Elle modifie l’article 1833 du code civil pour consacrer la notion jurisprudentielle d’intérêt social, c’est-à-dire l’intérêt de l’entreprise elle-même, par opposition à celui des associés. Cet article affirme ensuite la nécessité pour les sociétés de prendre en considération les enjeux sociaux et environnementaux inhérents à leur activité.
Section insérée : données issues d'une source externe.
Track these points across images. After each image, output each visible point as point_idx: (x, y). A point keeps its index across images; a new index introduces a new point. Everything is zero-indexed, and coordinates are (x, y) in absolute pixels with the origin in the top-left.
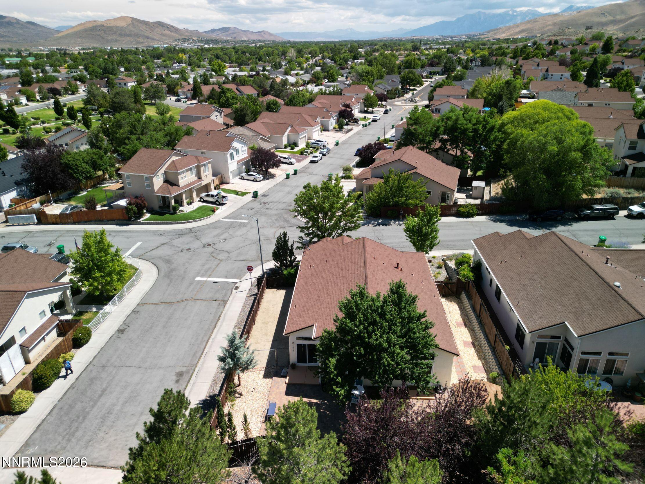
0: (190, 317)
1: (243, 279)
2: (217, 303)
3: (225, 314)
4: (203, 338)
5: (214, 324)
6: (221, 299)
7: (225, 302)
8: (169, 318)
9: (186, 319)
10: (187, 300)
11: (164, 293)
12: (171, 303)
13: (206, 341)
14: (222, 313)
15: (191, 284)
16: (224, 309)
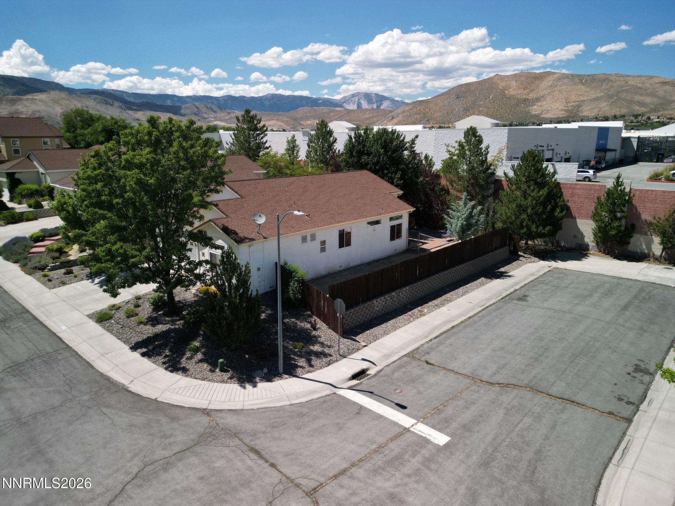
0: (493, 350)
1: (328, 390)
2: (427, 357)
3: (427, 337)
4: (480, 320)
5: (454, 330)
6: (415, 363)
7: (411, 355)
8: (536, 360)
9: (503, 349)
10: (492, 384)
11: (553, 427)
12: (535, 390)
13: (477, 316)
14: (431, 340)
15: (466, 427)
16: (422, 345)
CODE CIVIL modifié par la loi PACTE
- Article 1833 : » Toute société doit avoir un objet licite et être constituée dans l’intérêt commun des associés. La société est gérée dans son intérêt social, en prenant en compte les enjeux sociaux et environnementaux de son activité. »
CODE DU COMMERCE
- Article L 225-35 : » Le conseil d’administration détermine les orientations de l’activité de la société et veille à leur mise en oeuvre, conformément à son intérêt social, en prenant en considération les enjeux sociaux et environnementaux de son activité.«
- Article L225-64 » Le directoire détermine les orientations de l’activité de la société et veille à leur mise en oeuvre, conformément à son intéreêt social, en prenant en considération les enjeux sociaux et environnementaux de son activités. »
L’objectif est d’amener les dirigeants à s’interroger sur ces enjeux à l’occasion de ses décisions de gestion.
La loi modifie également l’article 1835 du code civil, pour reconnaitre la possibilité aux sociétés qui le souhaitent de se doter d’une raison d’être dans leurs statuts. Cette raison d’être est conçue comme « des principes dont la société se dote et pour le respect desquels elle entend affecter des moyens dans la réalisation de son activité ». La raison d’être n’es pas assortie d’obligations.
Enfin, la loi créée dans le code de commerce le statut d’entreprise à mission. Ce statut s’appuie sur la raison d’être et s’assortit d’obligations : définition d’objectifs précis et contrôle par un comité interne et un tiers indépendant. C’est une façon pour les entreprises les plus engagées de se contraindre légalement à respecter leur mission. C’est aussi perçu comme un « verrou juridique » qui peut aider à pérenniser la vision des dirigeants, y compris après un changement d’actionnariat.
La RSE permet d’anticiper la réglementation
Vous l’aurez compris : mettre en place une démarche RSE, c’est choisir d’aller au-delà du « simple » cadre contraignant. Se saisir de sa responsabilité sociétale implique donc de commencer par se mettre en conformité avec les différentes obligations juridiques et réglementaires qui peuvent incomber à votre entreprise, pour ensuite aller au-delà.
Cependant, le cadre réglementaire et juridique évolue régulièrement, et tend en France à rattraper les actions mises en place par les entreprises les plus engagées. Ce qui était hier une démarche volontaire (communiquer de manière transparente sur des activités sociales et environnementales) est devenu une contrainte pour certaines entreprises. Et le nombre d’entreprises concernées par ces obligations ne cesse d’augmenter. Agir maintenant pour sa responsabilité sociétale, c’est s’inscrire dans un mouvement qui prend les devants des futures évolutions réglementaires décidées en Europe et en France.